How can you know you’re demi or gray and not asexual?
Well, if you sometimes experience sexual attraction, that’s a pretty good sign that you’re not asexual.
Aside from that, if you feel like you’re almost asexual, but not quite for some reason, then perhaps gray-asexual would be a better fit. If you’re asexual most of the time, but there’s that one person you’re close to who’s an exception, then maybe demisexual would work.
How can you know you’re asexual and not demi or gray?
If you don’t feel like you’re demi or gray, then you’re not. There’s no 100% surefire way to determine that just because you’ve never experienced sexual attraction before, that you won’t tomorrow. You can be fairly sure that it’s not going to happen if it’s never happened before, but it can’t be ruled out completely.

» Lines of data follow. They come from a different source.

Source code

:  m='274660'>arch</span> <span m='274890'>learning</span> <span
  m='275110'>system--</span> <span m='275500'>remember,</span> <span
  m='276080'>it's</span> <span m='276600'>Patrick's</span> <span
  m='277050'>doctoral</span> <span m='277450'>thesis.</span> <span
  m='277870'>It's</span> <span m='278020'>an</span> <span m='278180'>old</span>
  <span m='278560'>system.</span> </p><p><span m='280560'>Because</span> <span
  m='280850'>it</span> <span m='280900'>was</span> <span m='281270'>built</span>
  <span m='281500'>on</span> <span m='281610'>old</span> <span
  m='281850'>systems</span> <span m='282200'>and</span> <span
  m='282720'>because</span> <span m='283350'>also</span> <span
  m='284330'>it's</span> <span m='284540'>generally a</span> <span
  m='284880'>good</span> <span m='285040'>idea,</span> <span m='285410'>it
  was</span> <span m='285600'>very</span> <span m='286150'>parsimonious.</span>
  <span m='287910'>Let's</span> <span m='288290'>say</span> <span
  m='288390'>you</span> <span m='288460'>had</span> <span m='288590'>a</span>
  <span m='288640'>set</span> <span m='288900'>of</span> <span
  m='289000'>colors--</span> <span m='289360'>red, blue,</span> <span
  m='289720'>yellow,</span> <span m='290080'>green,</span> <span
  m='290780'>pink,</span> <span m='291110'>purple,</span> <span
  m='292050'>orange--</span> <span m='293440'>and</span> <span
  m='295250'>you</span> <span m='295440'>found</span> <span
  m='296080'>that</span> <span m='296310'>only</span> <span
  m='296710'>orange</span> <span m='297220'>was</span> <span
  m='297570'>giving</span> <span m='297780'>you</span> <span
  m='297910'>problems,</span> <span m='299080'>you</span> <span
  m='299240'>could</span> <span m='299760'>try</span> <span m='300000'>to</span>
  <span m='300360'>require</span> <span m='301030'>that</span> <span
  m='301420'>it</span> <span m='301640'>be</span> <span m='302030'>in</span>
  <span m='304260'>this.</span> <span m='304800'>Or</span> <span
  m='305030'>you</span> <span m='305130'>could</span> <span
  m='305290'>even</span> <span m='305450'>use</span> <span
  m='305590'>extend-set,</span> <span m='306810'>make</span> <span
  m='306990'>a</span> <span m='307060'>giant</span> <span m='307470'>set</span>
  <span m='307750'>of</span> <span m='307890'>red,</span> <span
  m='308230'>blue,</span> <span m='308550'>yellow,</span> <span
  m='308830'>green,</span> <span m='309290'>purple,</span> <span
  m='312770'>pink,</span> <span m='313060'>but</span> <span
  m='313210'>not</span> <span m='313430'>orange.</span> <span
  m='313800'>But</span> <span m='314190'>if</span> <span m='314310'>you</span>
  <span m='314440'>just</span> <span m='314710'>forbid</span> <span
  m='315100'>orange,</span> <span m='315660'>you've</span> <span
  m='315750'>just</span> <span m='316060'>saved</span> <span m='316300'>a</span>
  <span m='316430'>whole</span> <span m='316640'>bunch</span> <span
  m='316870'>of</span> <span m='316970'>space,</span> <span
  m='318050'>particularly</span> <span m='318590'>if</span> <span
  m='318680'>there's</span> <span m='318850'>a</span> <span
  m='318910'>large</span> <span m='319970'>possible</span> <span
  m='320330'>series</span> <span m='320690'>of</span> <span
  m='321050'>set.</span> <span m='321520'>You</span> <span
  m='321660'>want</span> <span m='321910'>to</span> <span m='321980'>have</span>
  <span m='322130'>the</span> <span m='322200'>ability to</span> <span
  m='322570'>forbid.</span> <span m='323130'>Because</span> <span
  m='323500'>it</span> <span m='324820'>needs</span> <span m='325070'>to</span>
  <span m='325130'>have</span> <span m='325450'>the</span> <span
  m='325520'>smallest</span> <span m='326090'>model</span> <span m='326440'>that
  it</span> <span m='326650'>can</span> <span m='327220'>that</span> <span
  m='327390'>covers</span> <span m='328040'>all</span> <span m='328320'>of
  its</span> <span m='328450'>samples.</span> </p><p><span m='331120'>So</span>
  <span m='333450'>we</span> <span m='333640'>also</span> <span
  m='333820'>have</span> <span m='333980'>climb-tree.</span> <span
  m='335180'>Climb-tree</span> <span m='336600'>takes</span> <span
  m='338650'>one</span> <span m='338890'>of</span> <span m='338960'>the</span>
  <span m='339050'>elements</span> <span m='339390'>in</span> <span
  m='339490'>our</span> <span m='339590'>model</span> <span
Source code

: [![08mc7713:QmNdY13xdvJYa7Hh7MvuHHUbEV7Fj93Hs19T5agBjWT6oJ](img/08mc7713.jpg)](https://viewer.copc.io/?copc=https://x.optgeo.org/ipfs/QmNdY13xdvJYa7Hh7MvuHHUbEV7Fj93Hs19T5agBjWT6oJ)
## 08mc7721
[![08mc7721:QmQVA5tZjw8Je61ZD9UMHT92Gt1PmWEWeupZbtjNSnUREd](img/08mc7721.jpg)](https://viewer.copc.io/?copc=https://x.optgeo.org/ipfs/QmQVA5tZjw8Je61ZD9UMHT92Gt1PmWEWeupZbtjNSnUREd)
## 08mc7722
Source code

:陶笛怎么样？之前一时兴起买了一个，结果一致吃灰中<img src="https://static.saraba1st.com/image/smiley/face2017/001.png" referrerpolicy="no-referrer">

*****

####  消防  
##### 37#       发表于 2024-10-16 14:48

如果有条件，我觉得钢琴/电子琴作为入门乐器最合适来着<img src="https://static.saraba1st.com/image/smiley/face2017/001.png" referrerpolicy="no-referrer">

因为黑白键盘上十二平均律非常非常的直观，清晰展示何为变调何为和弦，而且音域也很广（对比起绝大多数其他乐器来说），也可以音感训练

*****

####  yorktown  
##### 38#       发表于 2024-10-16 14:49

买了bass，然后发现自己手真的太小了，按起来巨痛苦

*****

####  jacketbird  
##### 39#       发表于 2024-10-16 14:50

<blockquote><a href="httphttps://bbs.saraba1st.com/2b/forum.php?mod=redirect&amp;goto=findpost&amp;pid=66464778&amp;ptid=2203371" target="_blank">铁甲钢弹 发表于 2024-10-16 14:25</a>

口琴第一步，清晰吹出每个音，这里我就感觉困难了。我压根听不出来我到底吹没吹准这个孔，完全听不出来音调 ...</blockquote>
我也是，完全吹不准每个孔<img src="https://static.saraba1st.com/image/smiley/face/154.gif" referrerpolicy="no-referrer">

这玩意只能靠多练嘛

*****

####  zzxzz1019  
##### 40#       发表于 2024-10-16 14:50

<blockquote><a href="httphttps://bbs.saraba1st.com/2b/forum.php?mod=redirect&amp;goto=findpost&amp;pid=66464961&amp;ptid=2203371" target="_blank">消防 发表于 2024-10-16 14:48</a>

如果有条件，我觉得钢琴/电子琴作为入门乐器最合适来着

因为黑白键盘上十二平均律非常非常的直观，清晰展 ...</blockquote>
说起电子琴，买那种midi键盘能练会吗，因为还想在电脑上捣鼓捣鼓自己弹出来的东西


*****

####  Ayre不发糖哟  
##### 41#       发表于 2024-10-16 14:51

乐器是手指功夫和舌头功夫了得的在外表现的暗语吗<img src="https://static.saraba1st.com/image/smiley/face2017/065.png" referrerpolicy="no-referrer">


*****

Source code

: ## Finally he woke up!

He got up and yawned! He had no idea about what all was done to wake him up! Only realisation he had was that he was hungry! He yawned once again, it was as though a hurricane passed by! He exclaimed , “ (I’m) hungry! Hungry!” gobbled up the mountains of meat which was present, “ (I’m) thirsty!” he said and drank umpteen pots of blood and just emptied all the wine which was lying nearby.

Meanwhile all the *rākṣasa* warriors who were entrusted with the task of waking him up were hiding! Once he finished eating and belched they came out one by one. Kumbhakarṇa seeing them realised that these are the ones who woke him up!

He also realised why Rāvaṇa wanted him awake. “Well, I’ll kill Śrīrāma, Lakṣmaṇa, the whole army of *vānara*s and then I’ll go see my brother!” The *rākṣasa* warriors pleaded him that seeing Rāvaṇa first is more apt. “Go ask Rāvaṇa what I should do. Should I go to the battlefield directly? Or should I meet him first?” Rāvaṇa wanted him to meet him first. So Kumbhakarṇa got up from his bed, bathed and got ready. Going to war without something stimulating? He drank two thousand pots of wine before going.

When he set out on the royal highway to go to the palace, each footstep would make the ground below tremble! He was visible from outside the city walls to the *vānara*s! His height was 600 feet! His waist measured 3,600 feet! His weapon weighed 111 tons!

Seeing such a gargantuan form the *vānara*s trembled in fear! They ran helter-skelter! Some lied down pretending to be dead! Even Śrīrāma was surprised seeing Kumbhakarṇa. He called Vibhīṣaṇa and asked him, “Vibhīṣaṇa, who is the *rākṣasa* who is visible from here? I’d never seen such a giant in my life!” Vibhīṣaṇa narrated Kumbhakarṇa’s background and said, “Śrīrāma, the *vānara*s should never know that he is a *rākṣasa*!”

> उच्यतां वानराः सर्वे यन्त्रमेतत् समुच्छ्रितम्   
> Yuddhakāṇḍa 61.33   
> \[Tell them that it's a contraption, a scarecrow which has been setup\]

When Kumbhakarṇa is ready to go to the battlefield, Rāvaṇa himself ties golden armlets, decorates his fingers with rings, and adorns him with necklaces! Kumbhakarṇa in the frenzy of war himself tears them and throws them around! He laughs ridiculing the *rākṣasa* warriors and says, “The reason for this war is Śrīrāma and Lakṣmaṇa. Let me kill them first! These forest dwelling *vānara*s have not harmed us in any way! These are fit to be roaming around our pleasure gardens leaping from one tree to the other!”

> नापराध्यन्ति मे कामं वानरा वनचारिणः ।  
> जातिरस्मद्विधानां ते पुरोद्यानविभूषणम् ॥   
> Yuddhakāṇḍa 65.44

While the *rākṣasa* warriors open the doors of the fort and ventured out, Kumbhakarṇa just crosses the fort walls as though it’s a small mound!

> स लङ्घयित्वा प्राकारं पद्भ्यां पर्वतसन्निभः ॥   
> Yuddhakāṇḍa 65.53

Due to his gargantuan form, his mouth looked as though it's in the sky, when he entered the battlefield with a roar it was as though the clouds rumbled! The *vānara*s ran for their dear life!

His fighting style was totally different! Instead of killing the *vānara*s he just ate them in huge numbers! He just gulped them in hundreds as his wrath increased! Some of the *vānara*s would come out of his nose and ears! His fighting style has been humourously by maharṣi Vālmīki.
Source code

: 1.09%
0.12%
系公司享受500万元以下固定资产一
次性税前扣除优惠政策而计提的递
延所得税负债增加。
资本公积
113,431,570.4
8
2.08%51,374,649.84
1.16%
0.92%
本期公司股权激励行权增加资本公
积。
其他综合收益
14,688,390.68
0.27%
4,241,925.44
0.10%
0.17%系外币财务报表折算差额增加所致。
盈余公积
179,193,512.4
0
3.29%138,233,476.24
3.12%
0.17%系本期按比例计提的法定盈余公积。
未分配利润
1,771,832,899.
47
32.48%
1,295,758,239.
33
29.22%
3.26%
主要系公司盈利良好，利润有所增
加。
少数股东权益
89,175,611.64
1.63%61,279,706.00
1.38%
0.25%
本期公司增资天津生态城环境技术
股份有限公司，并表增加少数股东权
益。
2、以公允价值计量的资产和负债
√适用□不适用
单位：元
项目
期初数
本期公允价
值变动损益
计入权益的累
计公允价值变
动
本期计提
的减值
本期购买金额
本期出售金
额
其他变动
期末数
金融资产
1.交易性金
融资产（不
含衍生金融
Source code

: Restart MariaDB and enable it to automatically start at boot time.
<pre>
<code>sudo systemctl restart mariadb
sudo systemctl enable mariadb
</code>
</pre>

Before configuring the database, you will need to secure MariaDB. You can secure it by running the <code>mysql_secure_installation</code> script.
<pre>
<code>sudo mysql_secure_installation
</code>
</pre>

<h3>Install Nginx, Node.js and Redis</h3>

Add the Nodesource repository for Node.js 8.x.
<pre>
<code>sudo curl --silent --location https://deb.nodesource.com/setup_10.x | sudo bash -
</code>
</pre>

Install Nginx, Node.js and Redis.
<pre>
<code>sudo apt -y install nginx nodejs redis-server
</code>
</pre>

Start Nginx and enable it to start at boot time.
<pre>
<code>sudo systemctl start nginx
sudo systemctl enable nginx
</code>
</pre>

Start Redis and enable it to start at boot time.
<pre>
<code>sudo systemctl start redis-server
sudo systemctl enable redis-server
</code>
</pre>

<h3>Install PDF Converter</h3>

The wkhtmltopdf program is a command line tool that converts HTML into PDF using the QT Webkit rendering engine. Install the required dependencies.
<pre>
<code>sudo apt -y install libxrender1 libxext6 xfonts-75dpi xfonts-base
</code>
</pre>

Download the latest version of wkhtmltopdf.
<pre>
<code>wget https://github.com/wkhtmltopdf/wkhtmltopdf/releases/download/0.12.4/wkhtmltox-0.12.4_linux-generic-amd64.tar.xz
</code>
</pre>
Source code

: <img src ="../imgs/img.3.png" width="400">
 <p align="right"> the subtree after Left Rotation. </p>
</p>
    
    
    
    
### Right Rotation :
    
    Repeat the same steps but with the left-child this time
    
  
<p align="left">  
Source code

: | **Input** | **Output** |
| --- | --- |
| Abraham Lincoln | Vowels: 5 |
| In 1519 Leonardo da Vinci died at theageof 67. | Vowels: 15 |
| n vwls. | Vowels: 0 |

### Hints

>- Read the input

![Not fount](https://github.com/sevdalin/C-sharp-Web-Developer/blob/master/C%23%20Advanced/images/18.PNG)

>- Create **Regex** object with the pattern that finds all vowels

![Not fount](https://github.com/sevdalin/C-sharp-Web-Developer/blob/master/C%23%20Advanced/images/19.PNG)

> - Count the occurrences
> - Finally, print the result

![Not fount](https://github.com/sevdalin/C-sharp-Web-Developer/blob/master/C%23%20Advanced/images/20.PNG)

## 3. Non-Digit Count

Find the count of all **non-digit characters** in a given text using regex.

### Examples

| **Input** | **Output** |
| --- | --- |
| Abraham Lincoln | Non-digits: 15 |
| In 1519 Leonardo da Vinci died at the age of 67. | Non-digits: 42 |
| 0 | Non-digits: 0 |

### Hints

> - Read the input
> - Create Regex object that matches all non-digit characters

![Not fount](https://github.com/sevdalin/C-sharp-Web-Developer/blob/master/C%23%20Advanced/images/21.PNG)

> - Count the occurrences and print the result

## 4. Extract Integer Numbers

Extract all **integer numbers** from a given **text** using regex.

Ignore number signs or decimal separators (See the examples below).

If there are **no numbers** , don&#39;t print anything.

It’s a bit like a scientific theory: It can never be proven entirely, it can only be disproven. After all, everyone who has experienced sexual attraction had a first time, and they probably weren’t expecting it to happen, either.
Look at it this way: There are plenty of straight people in the world. Most of them have never been attracted to a member of the same sex. But how can they know for sure that they won’t be? How can they be certain they don’t have dormant bisexual tendencies? The common response is “Well, I just know”, but really, it’s impossible to know for sure. It’s not something that stresses out a lot of straight people, yet I see a lot of aces worried that they might really be gray or demi.
For me, I’m asexual. I don’t expect that it’ll turn out that I’m actually gray or demi, but if it does, I’m not going to push it away. If I happen to experience sexual attraction one day, then okay, I’ve learned that I’m not asexual after all. I’m not going to let this word that describes me very well right now tell me what to do in the future. You’re not permanently locked into asexuality for the rest of your life once you’ve used the word to describe yourself, so if it no longer fits, don’t try to make it fit.
Celibacy, Abstinence, Asexuality
I have a friend that hasn’t had sex in a while. Does that mean they’re asexual?
No. Not having sex makes that person celibate. It doesn’t make them asexual.
But isn’t “Asexuality” just a fancy-sounding word for “Celibacy”?
No, not at all. Celibacy and asexuality are two different concepts. Celibacy means someone doesn’t have sex. Asexuality means someone doesn’t have sexual attraction.
I still don’t see how those are any different. They both mean that person isn’t getting any.
Not necessarily. Asexuality describes an orientation, not behavior. Heterosexuals are attracted to the opposite sex, homosexuals are attracted to the same sex, and asexuals aren’t attracted to any sex. However, it’s possible for someone to have sex with someone they’re not sexually attracted to. Someone can be asexual and still have sex. It’s not like we’re going to kick them out of the club or anything.
So… What is the difference, then?
Here’s a handy-dandy cheat sheet for you:
Celibacy: Not having sex for some reason. (“ I don’t have sex because __________. ”)
Abstinence:Choosing not to have sex for some reason. (“ I don’t have sex because I choose not to. ”)
Asexuality:Not having sexual attraction. May or may not have sex. (“ Sex? What’s that? Please pass the cake. ”)
A lot of people try to explain the difference between asexuality and celibacy by saying something like “Celibacy is a choice. Asexuality is not.” I don’t agree with that characterization.
First of all, it implies that celibacy and asexuality are nearly equivalent concepts, where one is voluntary and the other is involuntary. This is not correct. Asexuality describes an orientation, not a behavior, while celibacy is only talking about behavior. Someone who is celibate is not having sex by definition, while someone who is asexual may or may not be having sex. It is possible for a person to have sex multiple times a day, yet still be asexual.